In winter’s cold, may we be warmth for all who seek shelter.
A Light in the Dark
Jason Crosby
In him was life, and the life was the light of all people. The light shines in the darkness, and the darkness did not overcome it.
John 1:4-5
The contradiction could not have been more evident. Beneath large, red-lit letters spanning the width of the street that read, "Seasons Greetings," police wearing full body armor carrying guns loaded with rubber pellets and tear gas stood in formation as cars burned out of control. That was the scene outside a courthouse in Missouri late Monday evening following a grand jury's decision not to indict Darren Wilson on any criminal charges after he shot Michael Brown in August.
The scene playing itself out beneath that sign wasn't the only contradiction I saw last night.

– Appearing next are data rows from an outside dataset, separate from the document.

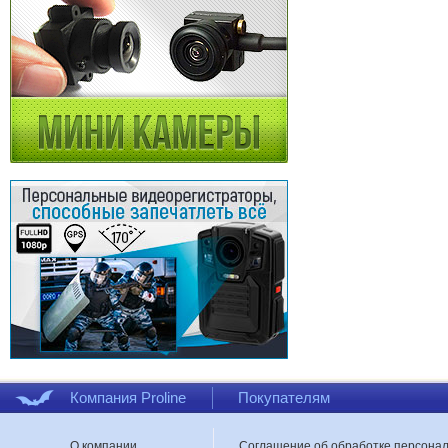
Компания Proline
Покупателям
О компании
Соглашение об обработке персона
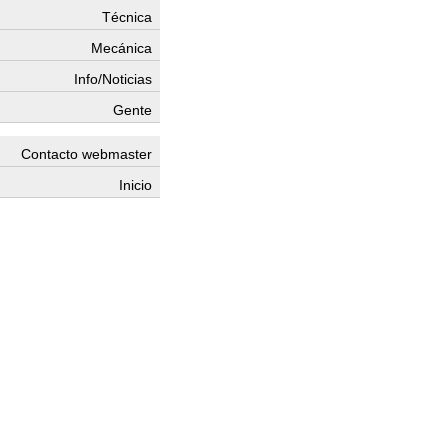
Técnica
Mecánica
Info/Noticias
Gente
Contacto webmaster
Inicio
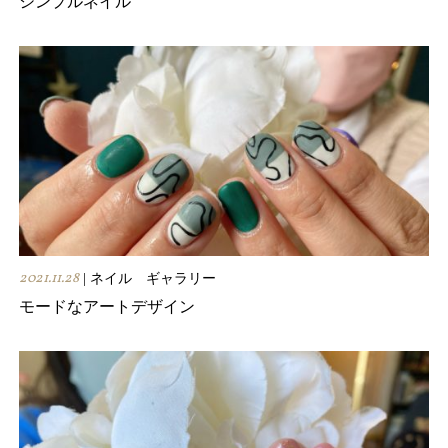
シンプルネイル
2021.11.28
| ネイル ギャラリー
モードなアートデザイン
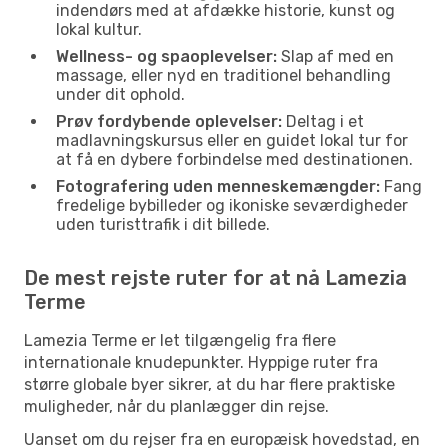
indendørs med at afdække historie, kunst og
lokal kultur.
Wellness- og spaoplevelser:
Slap af med en
massage, eller nyd en traditionel behandling
under dit ophold.
Prøv fordybende oplevelser:
Deltag i et
madlavningskursus eller en guidet lokal tur for
at få en dybere forbindelse med destinationen.
Fotografering uden menneskemængder:
Fang
fredelige bybilleder og ikoniske seværdigheder
uden turisttrafik i dit billede.
De mest rejste ruter for at nå Lamezia
Terme
Lamezia Terme er let tilgængelig fra flere
internationale knudepunkter. Hyppige ruter fra
større globale byer sikrer, at du har flere praktiske
muligheder, når du planlægger din rejse.
Uanset om du rejser fra en europæisk hovedstad, en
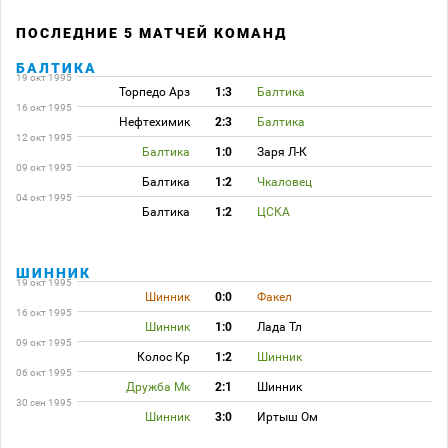
ПОСЛЕДНИЕ 5 МАТЧЕЙ КОМАНД
БАЛТИКА
19 окт 1995
Торпедо Арз
1:3
Балтика
16 окт 1995
Нефтехимик
2:3
Балтика
12 окт 1995
Балтика
1:0
Заря Л-К
09 окт 1995
Балтика
1:2
Чкаловец
04 окт 1995
Балтика
1:2
ЦСКА
ШИННИК
19 окт 1995
Шинник
0:0
Факел
16 окт 1995
Шинник
1:0
Лада Тл
09 окт 1995
Колос Кр
1:2
Шинник
06 окт 1995
Дружба Мк
2:1
Шинник
30 сен 1995
Шинник
3:0
Иртыш Ом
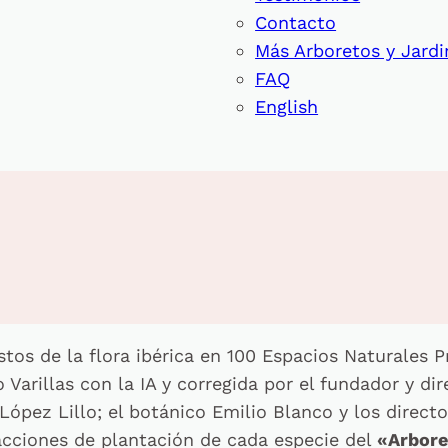
Contacto
Más Arboretos y Jardi
FAQ
English
tos de la flora ibérica en 100 Espacios Naturales P
Varillas con la IA y corregida por el fundador y dir
 López Lillo; el botánico Emilio Blanco y los direc
 acciones de plantación de cada especie del
«Arbore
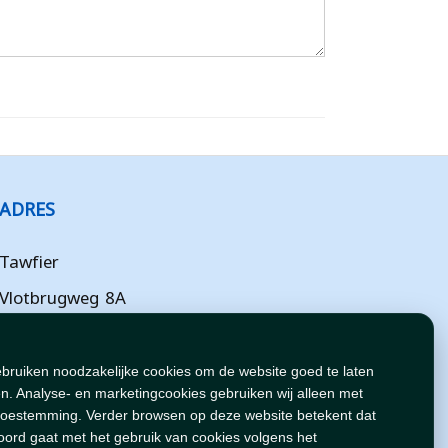
ADRES
Tawfier
Vlotbrugweg 8A
Almere
Flevoland
ebruiken noodzakelijke cookies om de website goed te laten
n. Analyse- en marketingcookies gebruiken wij alleen met
NL
toestemming. Verder browsen op deze website betekent dat
oord gaat met het gebruik van cookies volgens het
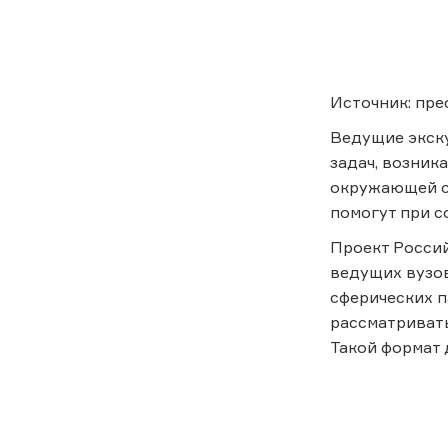
Источник: пр
Ведущие экску
задач, возник
окружающей ср
помогут при с
Проект Россий
ведущих вузов
сферических 
рассматривать
Такой формат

It was all happening just days before we Christians enter into the season of Advent. This time invites us to acknowledge the darkness around us. It invites us to take a good hard look at the darkness that is racism, heavy-handed police tactics, and unjust systems. However, this season also calls upon us to pierce this darkness with the light radiating from candles lit by the flame that is Christ's hope, peace, joy, and love.
I understand why people who have been oppressed by the dark forces at work in our world, whose voices have been silenced, would see no other way to push back against the darkness of that night by setting cars and buildings ablaze. I imagine that for many of them, their candles of hope, peace, joy, and love have long been extinguished. Yet, that sight, along with so many other images I saw coming out of Ferguson last night, like the pictures of tear gas bringing people to their knees, made pause and wonder if lighting candles during Advent makes much of a difference in a world where the darkness is so thick and in a world where the light flickering from candles pales in comparison to a burning city.
But then, just as I was about to turn off the television last night, another image was shown. Outside a locally owned business clergy, community leaders, and police officers, black and white, young and old stood side by side trying to protect the store. One person standing in that line held a lit candle in hand. No one was disturbing what stood behind them.
Advent calls us to deal with the darkness that is racism, heavy-handed policing, and unjust systems. Advent also calls us to push back against that darkness the light radiating from candles lit by the flame that is Christ's hope, peace, joy, and love. The events of last night demonstrate that sharing this message of this season these days is as important and as powerful as ever before.
O come, Thou Day-Spring, come and cheer/Our spirits by Thine advent here/Disperse the gloomy clouds of night
And death's dark shadows put to flight.